To effectively monitor security threats consideration needs to be given to how events might escalate and equally how proactive steps can de-escalate them. By way of example, security forces firing on the protest march may escalate the chance of a violent response from protestors, while effective communication with protest leaders may, for the short term at least, de-escalate the possibility of a violent exchange.
This particular analysis can sort out effective threat forecasting, rather than a simple snap shot from the security environment at any time in time.
The most significant challenge facing corporate security professionals remains, how you can sell security threat analysis internally especially when threat perception varies from person to person according to their experience, background or personal risk appetite.
Context is essential to effective threat analysis. Many of us realize that terrorism is really a risk, but being a stand-alone, it’s too broad a threat and, frankly, impossible to mitigate. Detailing risk in a credible project specific scenario however, creates context. For example, the danger of an armed attack by local militia in reaction to a ongoing dispute about local job opportunities, permits us to make your threat more plausible and give a better quantity of choices for its mitigation.
Having identified threats, vulnerability assessment can also be critical and extends beyond simply reviewing existing security controls. It has to consider:
1. How the attractive project is to the threats identified and, how easily they can be identified and accessed?
2. How effective are the project’s existing protections from the threats identified?
3. How good can the project respond to an incident should it occur despite of control measures?
Just like a threat assessment, this vulnerability assessment needs to be ongoing to ensure controls not merely function correctly now, but remain relevant since the security environment evolves.
Statoil’s “The In Anemas Attack” report, which followed the January 2013 attack in Algeria where 40 innocent everyone was killed, made recommendations for the: “development of your security risk management system that is dynamic, fit for purpose and geared toward action.

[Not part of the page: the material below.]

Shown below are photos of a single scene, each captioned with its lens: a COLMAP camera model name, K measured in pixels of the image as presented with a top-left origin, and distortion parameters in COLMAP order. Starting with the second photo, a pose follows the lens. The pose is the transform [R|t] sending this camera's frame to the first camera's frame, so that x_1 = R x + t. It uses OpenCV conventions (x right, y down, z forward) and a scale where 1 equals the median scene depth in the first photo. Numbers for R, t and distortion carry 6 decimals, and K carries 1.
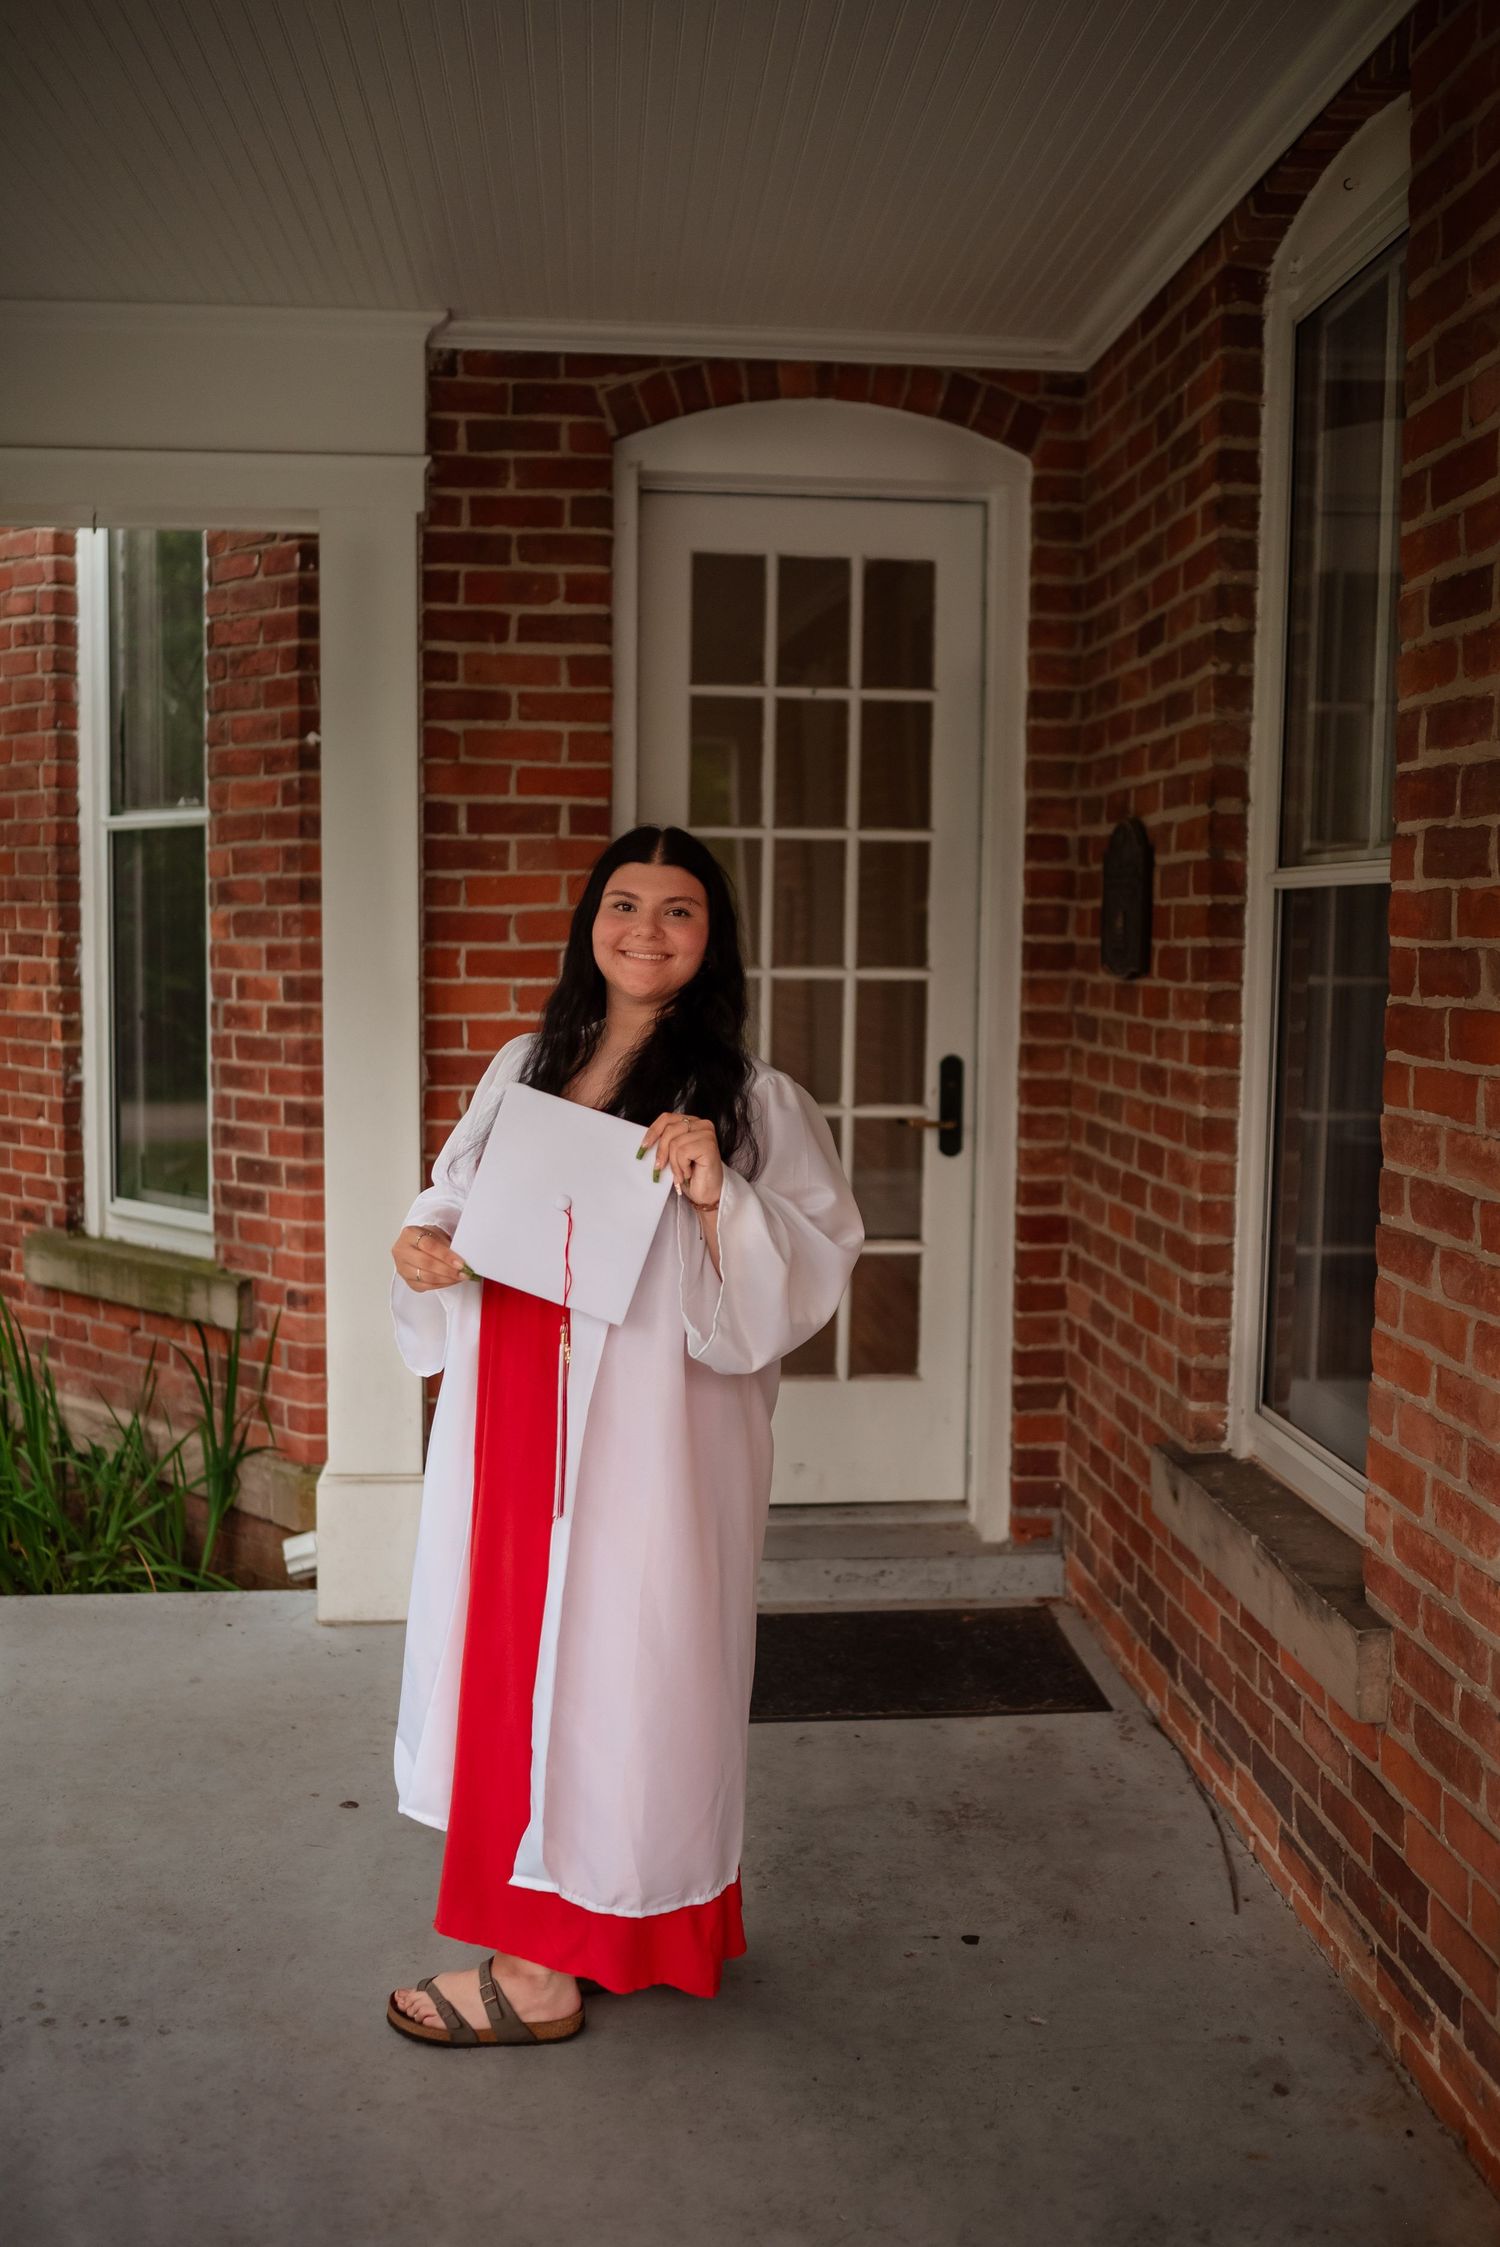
lens RADIAL K [[2158.8, 0, 750.0], [0, 2158.8, 1123.5], [0, 0, 1]] dist [-0.031347, -0.015425]
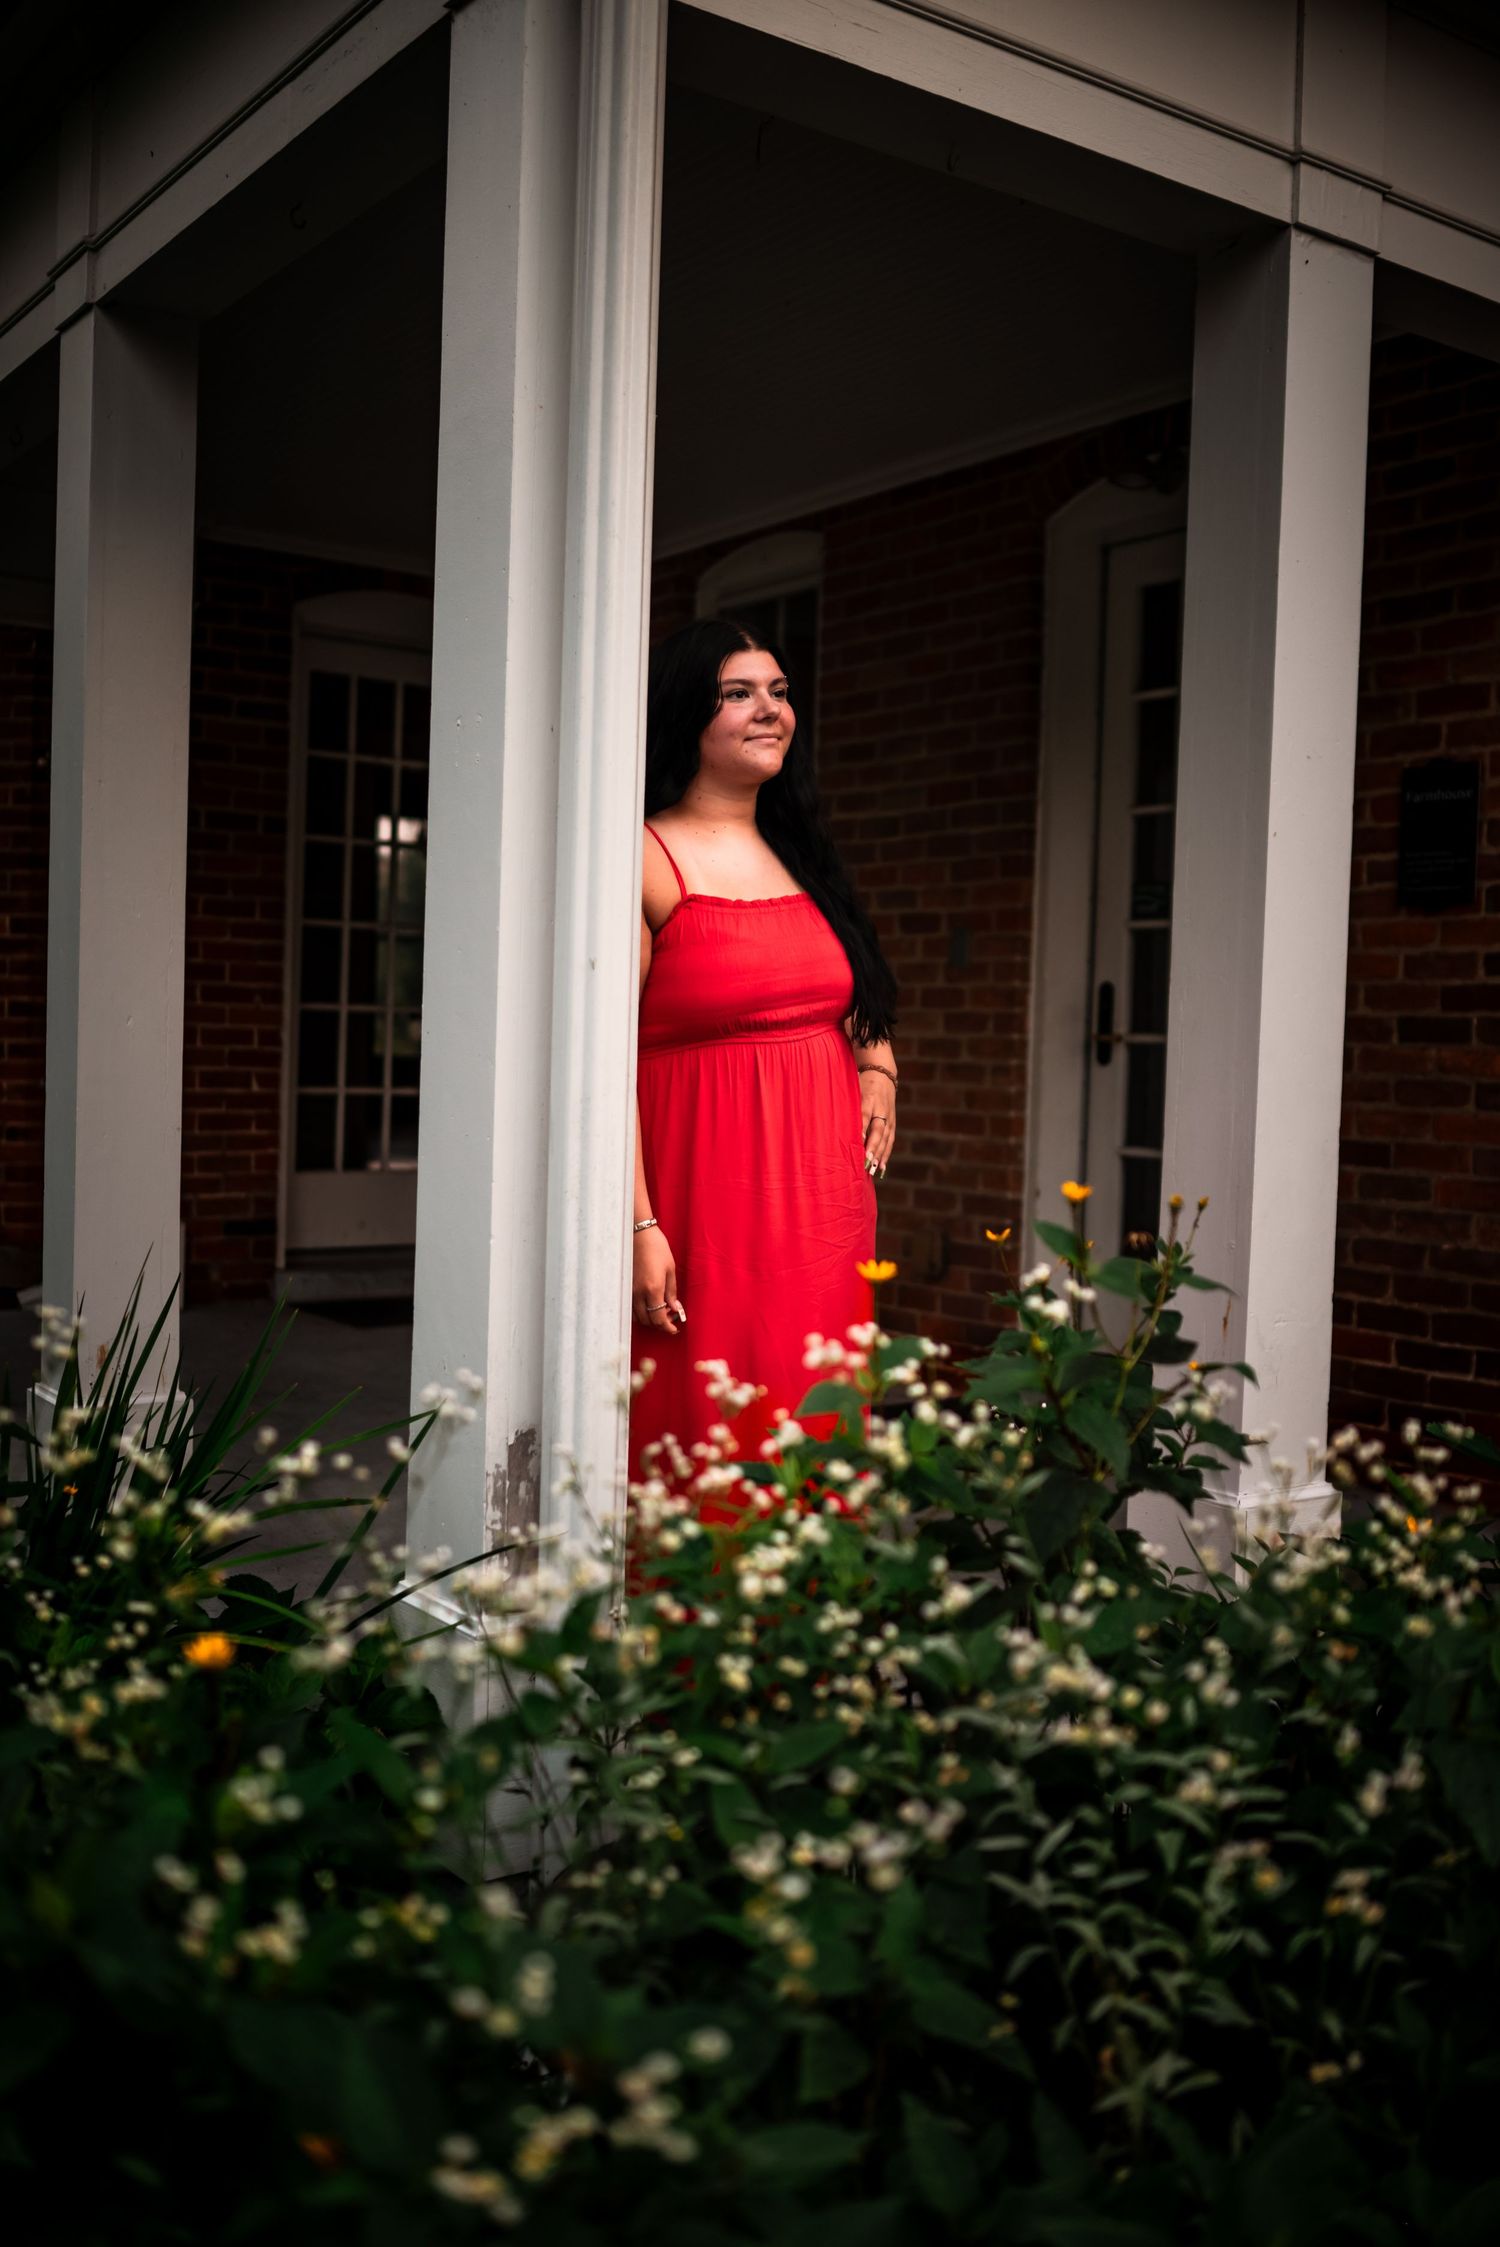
lens RADIAL K [[2158.8, 0, 750.0], [0, 2158.8, 1123.5], [0, 0, 1]] dist [-0.031347, -0.015425]
pose [[0.863202, -0.003606, 0.504846, -0.573912], [0.019152, 0.999489, -0.025607, 0.134549], [-0.504496, 0.031773, 0.862829, -0.596887]]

It needs to be an embedded and routine portion of the company’s regular core business, project planning, and Statoil’s decision process for investment projects. A standardized, open and executive protection tacticalsupportservice.com allow both experts and management to have a common knowledge of risk, threats and scenarios and evaluations of those.”
But maintaining this essential process is no small task and something that needs a particular skillsets and experience. In accordance with the same report, “…in many instances security is a component of broader health, safety and environment position and another that very few people in those roles have particular expertise and experience. As a consequence, Statoil overall has insufficient ful-time specialist resources focused on security.”
Anchoring corporate security in effective and ongoing security risk analysis not only facilitates timely and effective decision-making. In addition, it has possible ways to introduce a broader selection of security controls than has previously been considered as a part of the company security system.